What you have to do | In the entries below, switch each "pose" to "camera" and leave every other character unchanged.

Start of Extracted material

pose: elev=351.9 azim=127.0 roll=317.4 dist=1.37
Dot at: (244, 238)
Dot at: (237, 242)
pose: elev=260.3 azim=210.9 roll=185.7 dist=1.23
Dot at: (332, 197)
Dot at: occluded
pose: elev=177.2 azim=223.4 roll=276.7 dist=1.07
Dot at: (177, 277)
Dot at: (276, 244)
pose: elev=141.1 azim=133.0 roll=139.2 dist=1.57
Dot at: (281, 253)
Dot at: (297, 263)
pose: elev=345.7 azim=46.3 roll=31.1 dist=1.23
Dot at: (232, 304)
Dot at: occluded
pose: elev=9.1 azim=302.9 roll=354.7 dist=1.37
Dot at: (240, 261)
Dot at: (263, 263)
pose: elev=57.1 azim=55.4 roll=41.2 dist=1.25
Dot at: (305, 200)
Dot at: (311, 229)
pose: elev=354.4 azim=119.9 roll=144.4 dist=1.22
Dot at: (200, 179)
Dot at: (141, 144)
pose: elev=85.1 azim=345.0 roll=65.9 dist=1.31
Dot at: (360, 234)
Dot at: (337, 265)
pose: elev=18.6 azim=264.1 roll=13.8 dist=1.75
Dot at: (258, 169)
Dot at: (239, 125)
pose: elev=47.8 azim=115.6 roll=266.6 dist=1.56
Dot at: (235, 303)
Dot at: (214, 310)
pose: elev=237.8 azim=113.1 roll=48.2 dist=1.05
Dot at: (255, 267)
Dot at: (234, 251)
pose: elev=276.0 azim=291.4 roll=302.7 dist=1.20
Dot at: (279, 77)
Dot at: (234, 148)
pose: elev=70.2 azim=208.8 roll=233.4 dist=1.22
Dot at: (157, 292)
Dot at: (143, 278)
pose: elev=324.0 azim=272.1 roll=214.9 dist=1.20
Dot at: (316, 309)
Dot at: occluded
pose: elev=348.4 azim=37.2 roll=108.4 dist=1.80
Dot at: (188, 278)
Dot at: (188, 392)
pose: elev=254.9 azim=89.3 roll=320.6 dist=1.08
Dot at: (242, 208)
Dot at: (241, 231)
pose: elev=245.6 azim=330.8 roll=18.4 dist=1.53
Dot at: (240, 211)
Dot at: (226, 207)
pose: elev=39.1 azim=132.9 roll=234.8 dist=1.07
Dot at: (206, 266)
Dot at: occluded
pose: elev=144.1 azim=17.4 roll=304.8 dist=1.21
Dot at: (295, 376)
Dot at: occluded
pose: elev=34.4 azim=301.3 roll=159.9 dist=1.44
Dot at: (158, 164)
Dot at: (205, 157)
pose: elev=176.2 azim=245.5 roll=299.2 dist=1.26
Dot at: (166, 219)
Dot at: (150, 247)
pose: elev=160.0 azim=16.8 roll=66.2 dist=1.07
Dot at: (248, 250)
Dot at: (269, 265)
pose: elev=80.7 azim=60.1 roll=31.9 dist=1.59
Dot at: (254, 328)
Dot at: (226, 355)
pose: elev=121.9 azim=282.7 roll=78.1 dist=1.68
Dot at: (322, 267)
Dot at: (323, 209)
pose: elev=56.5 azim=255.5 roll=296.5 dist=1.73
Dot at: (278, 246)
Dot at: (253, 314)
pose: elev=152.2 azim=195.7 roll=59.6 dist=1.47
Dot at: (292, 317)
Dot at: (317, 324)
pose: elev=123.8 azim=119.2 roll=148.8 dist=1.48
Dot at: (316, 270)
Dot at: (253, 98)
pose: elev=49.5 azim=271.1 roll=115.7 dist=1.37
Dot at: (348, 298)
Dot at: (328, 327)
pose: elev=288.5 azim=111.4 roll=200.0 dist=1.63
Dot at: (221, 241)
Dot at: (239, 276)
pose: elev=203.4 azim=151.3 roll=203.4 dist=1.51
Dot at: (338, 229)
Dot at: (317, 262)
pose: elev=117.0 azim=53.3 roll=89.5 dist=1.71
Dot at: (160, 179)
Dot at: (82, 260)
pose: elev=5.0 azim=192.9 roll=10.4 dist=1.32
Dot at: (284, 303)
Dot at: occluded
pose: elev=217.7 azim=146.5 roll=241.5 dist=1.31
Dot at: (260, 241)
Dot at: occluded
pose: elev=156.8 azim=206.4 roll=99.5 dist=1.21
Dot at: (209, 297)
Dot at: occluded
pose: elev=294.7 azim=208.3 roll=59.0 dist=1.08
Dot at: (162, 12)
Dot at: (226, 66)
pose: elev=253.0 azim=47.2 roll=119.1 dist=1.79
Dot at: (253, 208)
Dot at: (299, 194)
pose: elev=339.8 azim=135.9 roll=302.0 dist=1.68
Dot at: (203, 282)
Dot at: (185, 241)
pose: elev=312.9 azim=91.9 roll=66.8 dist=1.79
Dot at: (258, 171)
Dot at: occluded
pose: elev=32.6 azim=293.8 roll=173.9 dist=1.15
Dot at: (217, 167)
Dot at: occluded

End of Extracted material

Output of the exercise |
camera: elev=351.9 azim=127.0 roll=317.4 dist=1.37
Dot at: (244, 238)
Dot at: (237, 242)
camera: elev=260.3 azim=210.9 roll=185.7 dist=1.23
Dot at: (332, 197)
Dot at: occluded
camera: elev=177.2 azim=223.4 roll=276.7 dist=1.07
Dot at: (177, 277)
Dot at: (276, 244)
camera: elev=141.1 azim=133.0 roll=139.2 dist=1.57
Dot at: (281, 253)
Dot at: (297, 263)
camera: elev=345.7 azim=46.3 roll=31.1 dist=1.23
Dot at: (232, 304)
Dot at: occluded
camera: elev=9.1 azim=302.9 roll=354.7 dist=1.37
Dot at: (240, 261)
Dot at: (263, 263)
camera: elev=57.1 azim=55.4 roll=41.2 dist=1.25
Dot at: (305, 200)
Dot at: (311, 229)
camera: elev=354.4 azim=119.9 roll=144.4 dist=1.22
Dot at: (200, 179)
Dot at: (141, 144)
camera: elev=85.1 azim=345.0 roll=65.9 dist=1.31
Dot at: (360, 234)
Dot at: (337, 265)
camera: elev=18.6 azim=264.1 roll=13.8 dist=1.75
Dot at: (258, 169)
Dot at: (239, 125)
camera: elev=47.8 azim=115.6 roll=266.6 dist=1.56
Dot at: (235, 303)
Dot at: (214, 310)
camera: elev=237.8 azim=113.1 roll=48.2 dist=1.05
Dot at: (255, 267)
Dot at: (234, 251)
camera: elev=276.0 azim=291.4 roll=302.7 dist=1.20
Dot at: (279, 77)
Dot at: (234, 148)
camera: elev=70.2 azim=208.8 roll=233.4 dist=1.22
Dot at: (157, 292)
Dot at: (143, 278)
camera: elev=324.0 azim=272.1 roll=214.9 dist=1.20
Dot at: (316, 309)
Dot at: occluded
camera: elev=348.4 azim=37.2 roll=108.4 dist=1.80
Dot at: (188, 278)
Dot at: (188, 392)
camera: elev=254.9 azim=89.3 roll=320.6 dist=1.08
Dot at: (242, 208)
Dot at: (241, 231)
camera: elev=245.6 azim=330.8 roll=18.4 dist=1.53
Dot at: (240, 211)
Dot at: (226, 207)
camera: elev=39.1 azim=132.9 roll=234.8 dist=1.07
Dot at: (206, 266)
Dot at: occluded
camera: elev=144.1 azim=17.4 roll=304.8 dist=1.21
Dot at: (295, 376)
Dot at: occluded
camera: elev=34.4 azim=301.3 roll=159.9 dist=1.44
Dot at: (158, 164)
Dot at: (205, 157)
camera: elev=176.2 azim=245.5 roll=299.2 dist=1.26
Dot at: (166, 219)
Dot at: (150, 247)
camera: elev=160.0 azim=16.8 roll=66.2 dist=1.07
Dot at: (248, 250)
Dot at: (269, 265)
camera: elev=80.7 azim=60.1 roll=31.9 dist=1.59
Dot at: (254, 328)
Dot at: (226, 355)
camera: elev=121.9 azim=282.7 roll=78.1 dist=1.68
Dot at: (322, 267)
Dot at: (323, 209)
camera: elev=56.5 azim=255.5 roll=296.5 dist=1.73
Dot at: (278, 246)
Dot at: (253, 314)
camera: elev=152.2 azim=195.7 roll=59.6 dist=1.47
Dot at: (292, 317)
Dot at: (317, 324)
camera: elev=123.8 azim=119.2 roll=148.8 dist=1.48
Dot at: (316, 270)
Dot at: (253, 98)
camera: elev=49.5 azim=271.1 roll=115.7 dist=1.37
Dot at: (348, 298)
Dot at: (328, 327)
camera: elev=288.5 azim=111.4 roll=200.0 dist=1.63
Dot at: (221, 241)
Dot at: (239, 276)
camera: elev=203.4 azim=151.3 roll=203.4 dist=1.51
Dot at: (338, 229)
Dot at: (317, 262)
camera: elev=117.0 azim=53.3 roll=89.5 dist=1.71
Dot at: (160, 179)
Dot at: (82, 260)
camera: elev=5.0 azim=192.9 roll=10.4 dist=1.32
Dot at: (284, 303)
Dot at: occluded
camera: elev=217.7 azim=146.5 roll=241.5 dist=1.31
Dot at: (260, 241)
Dot at: occluded
camera: elev=156.8 azim=206.4 roll=99.5 dist=1.21
Dot at: (209, 297)
Dot at: occluded
camera: elev=294.7 azim=208.3 roll=59.0 dist=1.08
Dot at: (162, 12)
Dot at: (226, 66)
camera: elev=253.0 azim=47.2 roll=119.1 dist=1.79
Dot at: (253, 208)
Dot at: (299, 194)
camera: elev=339.8 azim=135.9 roll=302.0 dist=1.68
Dot at: (203, 282)
Dot at: (185, 241)
camera: elev=312.9 azim=91.9 roll=66.8 dist=1.79
Dot at: (258, 171)
Dot at: occluded
camera: elev=32.6 azim=293.8 roll=173.9 dist=1.15
Dot at: (217, 167)
Dot at: occluded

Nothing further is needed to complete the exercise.